The MasonThere are 3,933 schools in Catalonia, but only one can boast of having been inaugurated by the writer and philosopher Eugeni d’Ors. Not only that: it can also boast of being the only school that is still active of the four that the Commonwealth created as a model for the pedagogical regeneration it wanted to promote. This is the Til·lers, a small rural school that has been operating since 1919 and is located right where the town of La Masó begins (or ends), in Alt Camp. “We were happy and content there,” recalls Anton Banús, a 53-year-old man who seems to miss that childhood. “The town has changed a lot because agriculture is declining,” he laments. La Masó is completely surrounded by hazel trees, one of the fruit trees that has paid the most in the recent drought. There are so many in the village that one has even snuck into the school yard, with the permission of the three hundred-year-old linden trees that watch over it and give it its name.
The school has 23 students divided into just two classes. There is the classroom for adults, with children from five different grades, and the classroom for children, with four different levels. This means that this Wednesday, when Martina celebrated her sixth birthday in class, she did so with three-year-old classmates. “Working here has only advantages, but if I had to say a small problem, it would be having so many different levels,” says Carol Bujaldón, the children’s teacher. Before taking care of the little ones, Carol had been the principal of this school, and if we go even further back, we would see her as a student. “When I was little there was only one teacher and in third grade you had to go to another school,” she remembers. At that time, all the children were neighbors of the town, a characteristic that has completely changed. Currently, the Tillers have students who come from Tarragona or even Salou, which is 28 kilometers away.
The one to blame for the fact that one of the schools with the most history in Catalonia has a waiting list is the principal, Aurora Roca Gayete. He began directing the center in the 2018-19 academic year and just taking over completely transformed the school.

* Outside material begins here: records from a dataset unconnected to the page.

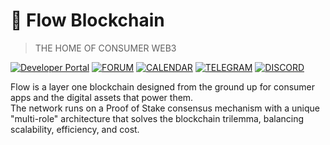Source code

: # 🌊 Flow Blockchain

> THE HOME OF CONSUMER WEB3

[![Developer Portal](https://img.shields.io/badge/DEVELOPER_PORTAL-F2C97D)](https://developers.flow.com/)
[![FORUM](https://img.shields.io/badge/FORUM-95E1C0)](https://forum.flow.com/)
[![CALENDAR](https://img.shields.io/badge/CALENDAR-50D59B)](https://bit.ly/flow-events-calendar)
[![TELEGRAM](https://img.shields.io/badge/TELEGRAM-24A1DE)](https://t.me/flow_blockchain)
[![DISCORD](https://img.shields.io/badge/DISCORD-5865F2)](https://discord.gg/flow)

Flow is a layer one blockchain designed from the ground up for consumer apps and the digital assets that power them.  
The network runs on a Proof of Stake consensus mechanism with a unique "multi-role" architecture that solves the blockchain trilemma, balancing scalability, efficiency, and cost.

Influenced by the ideas of the German teacher Rebeca Wild, Roca Gayete was looking for how to put into practice all the ideas she had in her head, and after running a school in Pratdip and working for nine years at Escola el Martinet in Ripollet, she found a way. Only arriving at La Masó put it into practice: “I gathered the parents and explained to them that we would do it in a different way, and I explained to them the reasons for the change and also that everything was endorsed by this and that,” recalls Roca Gayete.

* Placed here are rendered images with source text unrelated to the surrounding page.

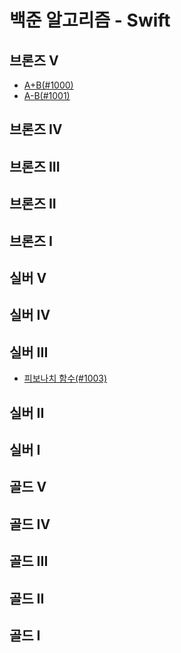 # 백준 알고리즘 - Swift

## 브론즈 V

- [A+B(#1000)](1000.py)
- [A-B(#1001)](1001.py)

## 브론즈 IV

<!-- - [A/B(#1008)](1008.py) -->

## 브론즈 III

<!-- - [일우는 야바위꾼(#20361)](20361.py) -->

## 브론즈 II

<!-- - [CAPS(#15000)](15000.py) -->
<!-- - [스물셋(#23251)](23251.py) -->

## 브론즈 I

<!-- - [직사각형 네개의 합집합의 면적 구하기(#2669)](2669.py) -->
<!-- - [유니대전 퀴즈쇼(#20362)](20362.py) -->

## 실버 V

<!-- - [체스판 다시 칠하기(#1018)](1018.py) -->
<!-- - [단어 정렬(#1181)](1181.py) -->
<!-- - [달팽이(#1913)](1913.py) -->
<!-- - [빙고(#2578)](2578.py) -->
<!-- - [소수(#2581)](2581.py) -->
<!-- - [최대공약수와 최소공배수(#2609)](2609.py) -->
<!-- - [나무조각(#2947)](2947.py) -->
<!-- - [돌 게임2(#9656)](9656.py) -->
<!-- - [Yangjojang of the Year(#11557)](11557.py) -->
<!-- - [Base Conversion(#11576)](11576.py) -->
<!-- - [좌표 정렬하기(#11650)](11650.py) -->
<!-- - [집합(#11723)](11723.py) -->
<!-- - [자료구조는 정말 최고야(#23253)](23253.py) -->

## 실버 IV

<!-- - [터렛(#1002)](1002.py) -->
<!-- - [팰린드롬 만들기(#1213)](1213.py) -->
<!-- - [문서 검색(#1543)](1543.py) -->
<!-- - [게임을 만든 동준이(#2847)](2847.py) -->
<!-- - [비밀번호 찾기(#17219)](17219.py) -->
<!-- - [당근 키우기(#20363)](20363.py) -->

## 실버 III

- [피보나치 함수(#1003)](1003.py)
  <!-- - [어린 왕자(#1004)](1004.py) -->
  <!-- - [블록(#23252)](23252.py) -->

## 실버 II

<!-- - [DFS와 BFS(#1260)](1260.py) -->
<!-- - [부동산 다툼(#20364)](20364.py) -->
<!-- - [블로그2(#20365)](20365.py) -->

## 실버 I

## 골드 V

<!-- - [트리(#1068)](1068.py) -->
<!-- - [AC(#5430)](5430.py) -->
<!-- - ~~_[파괴된 도시(#18231)](18231.py)_~~ `틀렸습니다` -->

## 골드 IV

## 골드 III

## 골드 II

## 골드 I
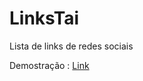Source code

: # LinksTai
Lista de links de redes sociais

Demostração : [Link](https://github.com/CLedsonB/LinksTai)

He also told them that they would always have the doors open to come to class to observe. “We mainly focus on children, we respect their rhythms and give them a lot of autonomy”, he explains. In fact, autonomy is key to being able to manage a classroom with so many different ages. The director acknowledges that some people confuse these terms with the lack of limits: “And of course we set limits! If you don’t set limits, you’re not respecting them! You need to guide them and set limits, but respecting their rhythm,” she insists. Some families in the village embraced the new project, while others did not quite see it clearly and prefer more traditional schools.
New School
The birth of this school, more than a hundred years ago, also involved pedagogical changes. The Commonwealth of Catalonia wanted to modernize the country and, in the field of education, it was dazzled by the New School, the pedagogical movement of the late 19th century that promoted active learning in contrast to traditional schooling. The Commonwealth promoted four schools (one in each demarcation) which were to serve as a prototype for the creation of the rest of the Catalan centres.

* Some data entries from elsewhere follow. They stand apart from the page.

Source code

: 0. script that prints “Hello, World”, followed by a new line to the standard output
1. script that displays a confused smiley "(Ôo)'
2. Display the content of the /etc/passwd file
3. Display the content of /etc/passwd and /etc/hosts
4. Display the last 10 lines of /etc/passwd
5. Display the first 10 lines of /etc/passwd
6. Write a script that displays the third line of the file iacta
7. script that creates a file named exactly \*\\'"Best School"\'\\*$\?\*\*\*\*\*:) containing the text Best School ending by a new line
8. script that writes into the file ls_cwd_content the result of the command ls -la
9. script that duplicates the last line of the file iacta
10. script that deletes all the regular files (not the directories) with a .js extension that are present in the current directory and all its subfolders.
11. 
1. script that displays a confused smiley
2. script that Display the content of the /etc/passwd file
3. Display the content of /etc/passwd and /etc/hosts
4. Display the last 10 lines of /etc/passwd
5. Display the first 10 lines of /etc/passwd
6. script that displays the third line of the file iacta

The first of them, and the only one that still functions as a school, was that of the Til·lers. Its history is interrupted during the Franco dictatorship, contrary to the new pedagogical ideas. Even so, the center reopened at the beginning of the 70s, thanks to the Pedagogical Renewal Movements. Since then, the Escola les Til·lers, which is part of the ZER Francolí, has suffered ups and downs, but it has continued to educate the children of the village and the surrounding area.